__Records for the task__:
+---+

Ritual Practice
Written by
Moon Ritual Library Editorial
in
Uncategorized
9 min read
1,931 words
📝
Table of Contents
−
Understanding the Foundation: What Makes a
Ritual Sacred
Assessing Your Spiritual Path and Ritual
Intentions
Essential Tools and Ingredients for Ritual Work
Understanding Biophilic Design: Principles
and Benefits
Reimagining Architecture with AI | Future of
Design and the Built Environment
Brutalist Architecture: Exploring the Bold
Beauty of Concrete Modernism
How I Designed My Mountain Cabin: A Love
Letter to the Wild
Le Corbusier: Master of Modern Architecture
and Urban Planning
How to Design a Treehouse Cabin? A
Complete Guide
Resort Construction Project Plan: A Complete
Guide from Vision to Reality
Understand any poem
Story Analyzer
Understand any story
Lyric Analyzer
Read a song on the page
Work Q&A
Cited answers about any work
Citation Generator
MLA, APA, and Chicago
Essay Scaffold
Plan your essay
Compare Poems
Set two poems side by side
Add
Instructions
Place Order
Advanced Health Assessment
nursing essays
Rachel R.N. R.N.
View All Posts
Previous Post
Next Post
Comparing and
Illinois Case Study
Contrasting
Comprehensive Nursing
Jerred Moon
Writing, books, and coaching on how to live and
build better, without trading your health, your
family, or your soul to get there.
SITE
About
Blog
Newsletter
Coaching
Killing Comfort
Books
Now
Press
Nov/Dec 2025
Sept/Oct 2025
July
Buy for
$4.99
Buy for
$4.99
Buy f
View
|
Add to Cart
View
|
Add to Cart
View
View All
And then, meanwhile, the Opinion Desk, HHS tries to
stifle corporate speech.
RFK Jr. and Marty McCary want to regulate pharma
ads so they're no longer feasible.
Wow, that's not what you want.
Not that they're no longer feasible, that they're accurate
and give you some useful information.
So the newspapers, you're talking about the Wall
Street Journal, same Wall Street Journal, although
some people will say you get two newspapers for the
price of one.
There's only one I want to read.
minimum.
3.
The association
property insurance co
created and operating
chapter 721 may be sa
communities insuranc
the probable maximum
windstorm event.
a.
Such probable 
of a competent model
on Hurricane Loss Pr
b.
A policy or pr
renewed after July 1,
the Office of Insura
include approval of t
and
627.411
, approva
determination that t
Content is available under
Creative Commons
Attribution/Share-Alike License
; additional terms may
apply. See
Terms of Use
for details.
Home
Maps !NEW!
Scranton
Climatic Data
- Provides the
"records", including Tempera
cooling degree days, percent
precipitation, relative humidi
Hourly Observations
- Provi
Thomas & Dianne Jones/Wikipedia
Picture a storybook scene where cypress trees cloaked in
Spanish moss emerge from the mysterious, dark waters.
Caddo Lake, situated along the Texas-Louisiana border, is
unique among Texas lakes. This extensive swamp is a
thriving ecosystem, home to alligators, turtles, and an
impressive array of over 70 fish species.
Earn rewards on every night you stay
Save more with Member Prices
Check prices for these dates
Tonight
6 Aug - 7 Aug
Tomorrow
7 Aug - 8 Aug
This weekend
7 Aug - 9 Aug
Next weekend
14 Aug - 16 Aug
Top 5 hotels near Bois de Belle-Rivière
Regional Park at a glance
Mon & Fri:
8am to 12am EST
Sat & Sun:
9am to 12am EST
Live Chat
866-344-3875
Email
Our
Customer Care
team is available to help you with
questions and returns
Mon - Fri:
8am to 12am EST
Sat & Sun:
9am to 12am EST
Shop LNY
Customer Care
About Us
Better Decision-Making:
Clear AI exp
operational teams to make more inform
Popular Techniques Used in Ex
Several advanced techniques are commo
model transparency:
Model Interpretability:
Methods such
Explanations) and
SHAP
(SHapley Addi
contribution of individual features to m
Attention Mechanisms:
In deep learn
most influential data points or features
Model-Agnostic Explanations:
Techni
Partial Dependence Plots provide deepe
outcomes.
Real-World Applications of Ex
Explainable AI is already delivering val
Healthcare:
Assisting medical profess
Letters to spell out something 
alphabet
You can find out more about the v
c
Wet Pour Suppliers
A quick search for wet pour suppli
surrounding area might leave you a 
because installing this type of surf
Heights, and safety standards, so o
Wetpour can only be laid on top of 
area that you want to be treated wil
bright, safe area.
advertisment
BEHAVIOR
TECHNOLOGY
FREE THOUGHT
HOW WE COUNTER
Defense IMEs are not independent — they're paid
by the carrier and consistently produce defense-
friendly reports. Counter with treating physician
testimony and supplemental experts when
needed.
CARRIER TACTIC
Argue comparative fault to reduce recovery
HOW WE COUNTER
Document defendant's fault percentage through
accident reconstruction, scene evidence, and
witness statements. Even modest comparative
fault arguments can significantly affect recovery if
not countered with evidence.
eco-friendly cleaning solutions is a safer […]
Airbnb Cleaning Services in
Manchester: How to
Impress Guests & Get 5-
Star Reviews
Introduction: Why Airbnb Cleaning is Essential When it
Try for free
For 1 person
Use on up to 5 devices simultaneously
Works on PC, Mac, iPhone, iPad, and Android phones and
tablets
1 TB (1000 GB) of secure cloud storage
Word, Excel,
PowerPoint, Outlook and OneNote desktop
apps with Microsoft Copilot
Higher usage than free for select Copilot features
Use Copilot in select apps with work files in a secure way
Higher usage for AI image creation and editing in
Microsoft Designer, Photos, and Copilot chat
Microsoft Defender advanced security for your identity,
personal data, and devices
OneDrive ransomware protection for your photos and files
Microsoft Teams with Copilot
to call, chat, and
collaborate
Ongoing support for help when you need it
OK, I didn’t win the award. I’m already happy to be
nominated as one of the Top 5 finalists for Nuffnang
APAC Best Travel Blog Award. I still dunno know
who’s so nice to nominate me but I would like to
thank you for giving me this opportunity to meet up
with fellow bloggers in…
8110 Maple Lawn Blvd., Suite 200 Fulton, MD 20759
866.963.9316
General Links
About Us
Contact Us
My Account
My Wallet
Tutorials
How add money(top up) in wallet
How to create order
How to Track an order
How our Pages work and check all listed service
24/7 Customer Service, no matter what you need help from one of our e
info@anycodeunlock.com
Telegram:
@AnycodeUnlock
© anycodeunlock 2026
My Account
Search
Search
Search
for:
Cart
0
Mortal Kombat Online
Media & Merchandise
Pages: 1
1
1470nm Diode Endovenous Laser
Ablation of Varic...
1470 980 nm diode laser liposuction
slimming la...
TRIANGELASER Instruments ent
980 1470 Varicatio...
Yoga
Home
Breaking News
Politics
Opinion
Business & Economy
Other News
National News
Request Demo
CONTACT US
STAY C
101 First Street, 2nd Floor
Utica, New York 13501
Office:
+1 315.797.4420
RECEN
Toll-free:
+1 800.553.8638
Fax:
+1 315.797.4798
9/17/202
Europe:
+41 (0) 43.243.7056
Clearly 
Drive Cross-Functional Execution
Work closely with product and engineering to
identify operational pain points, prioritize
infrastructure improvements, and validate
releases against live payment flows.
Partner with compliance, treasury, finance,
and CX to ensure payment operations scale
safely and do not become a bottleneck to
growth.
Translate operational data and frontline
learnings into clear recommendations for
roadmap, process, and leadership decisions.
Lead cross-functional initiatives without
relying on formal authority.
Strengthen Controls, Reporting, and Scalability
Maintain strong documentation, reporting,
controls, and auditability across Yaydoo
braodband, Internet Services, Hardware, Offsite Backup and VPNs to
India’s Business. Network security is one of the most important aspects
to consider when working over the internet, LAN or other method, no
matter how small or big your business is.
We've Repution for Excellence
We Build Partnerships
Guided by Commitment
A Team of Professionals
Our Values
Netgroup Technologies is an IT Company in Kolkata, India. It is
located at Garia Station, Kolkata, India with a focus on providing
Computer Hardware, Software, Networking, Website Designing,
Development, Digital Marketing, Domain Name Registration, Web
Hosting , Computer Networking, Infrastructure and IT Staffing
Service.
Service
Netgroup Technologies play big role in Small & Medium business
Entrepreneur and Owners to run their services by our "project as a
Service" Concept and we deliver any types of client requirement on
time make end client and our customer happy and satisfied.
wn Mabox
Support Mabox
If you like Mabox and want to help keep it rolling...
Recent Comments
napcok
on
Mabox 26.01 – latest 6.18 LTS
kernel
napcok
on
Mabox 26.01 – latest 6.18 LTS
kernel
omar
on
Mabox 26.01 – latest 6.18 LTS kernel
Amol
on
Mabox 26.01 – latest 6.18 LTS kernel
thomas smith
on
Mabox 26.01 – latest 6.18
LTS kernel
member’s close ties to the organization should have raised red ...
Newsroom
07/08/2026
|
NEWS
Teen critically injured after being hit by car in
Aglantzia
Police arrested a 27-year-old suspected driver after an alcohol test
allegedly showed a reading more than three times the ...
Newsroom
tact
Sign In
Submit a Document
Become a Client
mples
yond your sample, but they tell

+---+

__Your instructions__: Using the listing, copy every line where the word "usage" shows up.

__Answer to this problem__:
Higher usage than free for select Copilot features
Higher usage for AI image creation and editing in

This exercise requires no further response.